One of the show’s topics is a problem that Apple has taken flak for in the past: working conditions at the Chinese factory that makes its products. Mr. Daisey visited the factory last year and interviewed workers as young as 11 years old who work 16-hour days assembling products by hand.
However, the show is not completely a dour affair, according to reviewer Leander Kahney: “Daisey’s show would be unpalatable if it wasn’t so funny. It’s a roller-coaster ride. He takes the audience up with funny observations about Apple and Steve Jobs, and then delivers some uncomfortable truths about the modern industrial system that is largely invisible to consumers outside Asia.”

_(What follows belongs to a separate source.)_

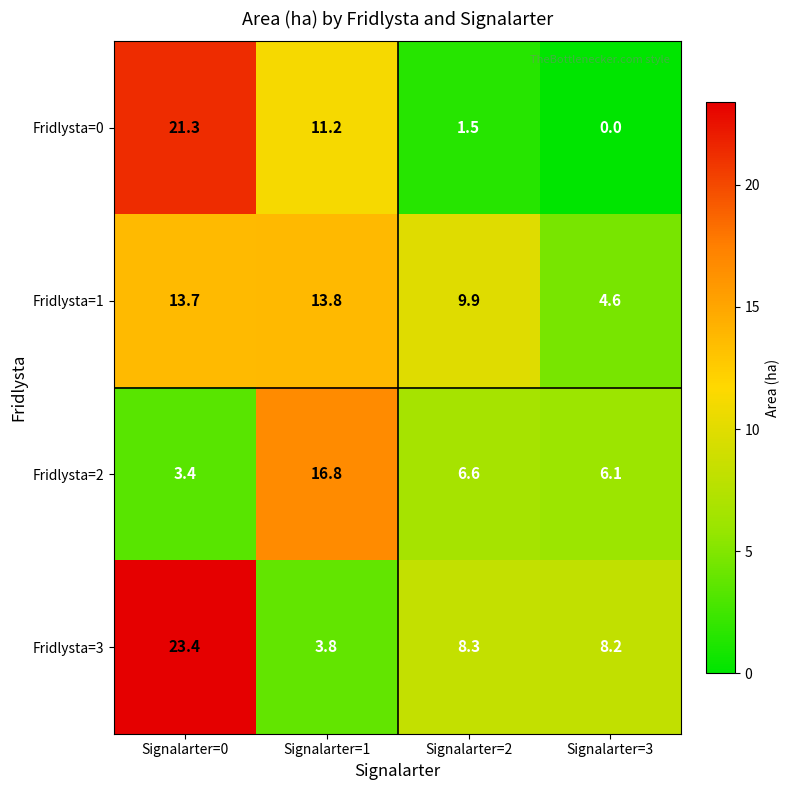

List the series in order of their peak value, lowest first.

Fridlysta=1, Fridlysta=2, Fridlysta=0, Fridlysta=3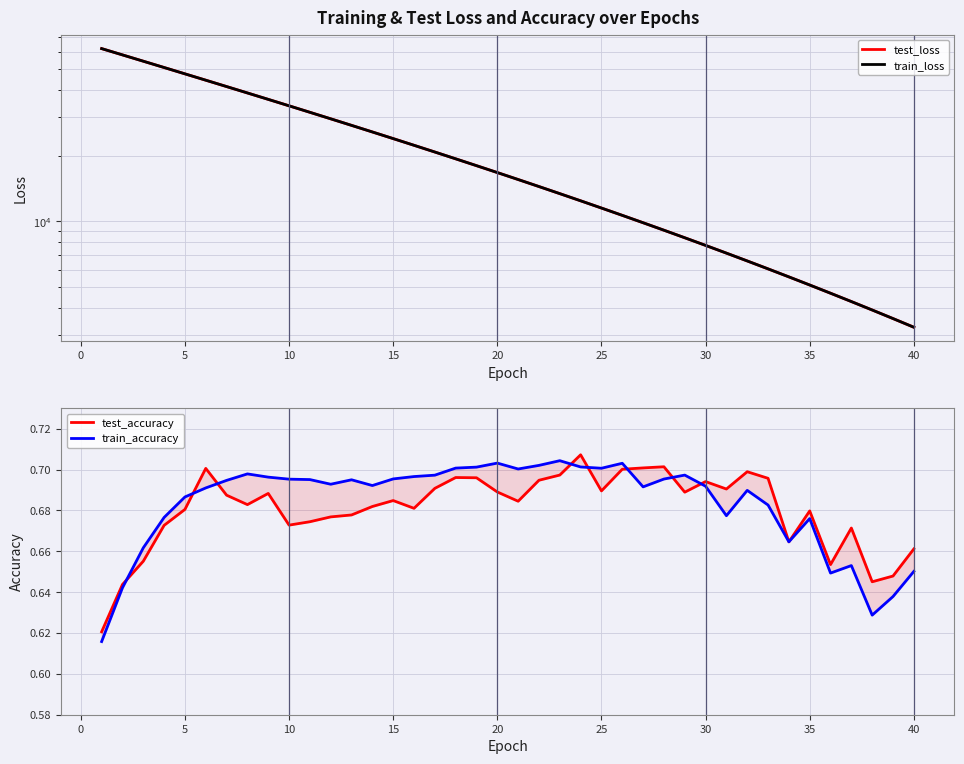

Which series has the largest total across all categories?

train_loss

In an interview with Cult of Mac’s Nicole Martinelli, Mr. Daisey explained what attendees should expect from the show: “They should expect it to cover the arc of Steve Jobs’ life in the context of Apple, they should expect to talk about industrial design, they should expect it to be about the devices that they already know and love but in the way that few of us think about. It’s a direction that I certainly didn’t think about until I began to investigate the process by which the devices are made, the circumstances they are made in and where they come from.”
Asked about Mr. Jobs’ recently-announced medical leave from Apple, Mr. Daisey responded: “Steve’s announcement kind of punctuates the current situation. The Apple that was – the hobbyist company I associate with The Steves (as in Steve Jobs and Wozniak), the openness of a company that has its heart in the Apple 1 and shipped the circuit diagram along with the actual circuit boards — that company is dead.
“The company that’s here now is a very different beast. It’s built on sleekness, on a kind of brutal industrial design, a beautiful sharp-edged elegance and about controlling the user experience completely. It’s not the same company, although you can love both of them.”
He added: “Tim Cook might be a wonderful person to lead day-to-day operations, he’s certainly done it before, but there’s not going to be a show called, ‘The Agony and the Ecstasy of Tim Cook,’ and there’s a reason for that. It’s because Steve Jobs is a visionary who reshaped the world to his liking and that is a rare, fantastical thing.”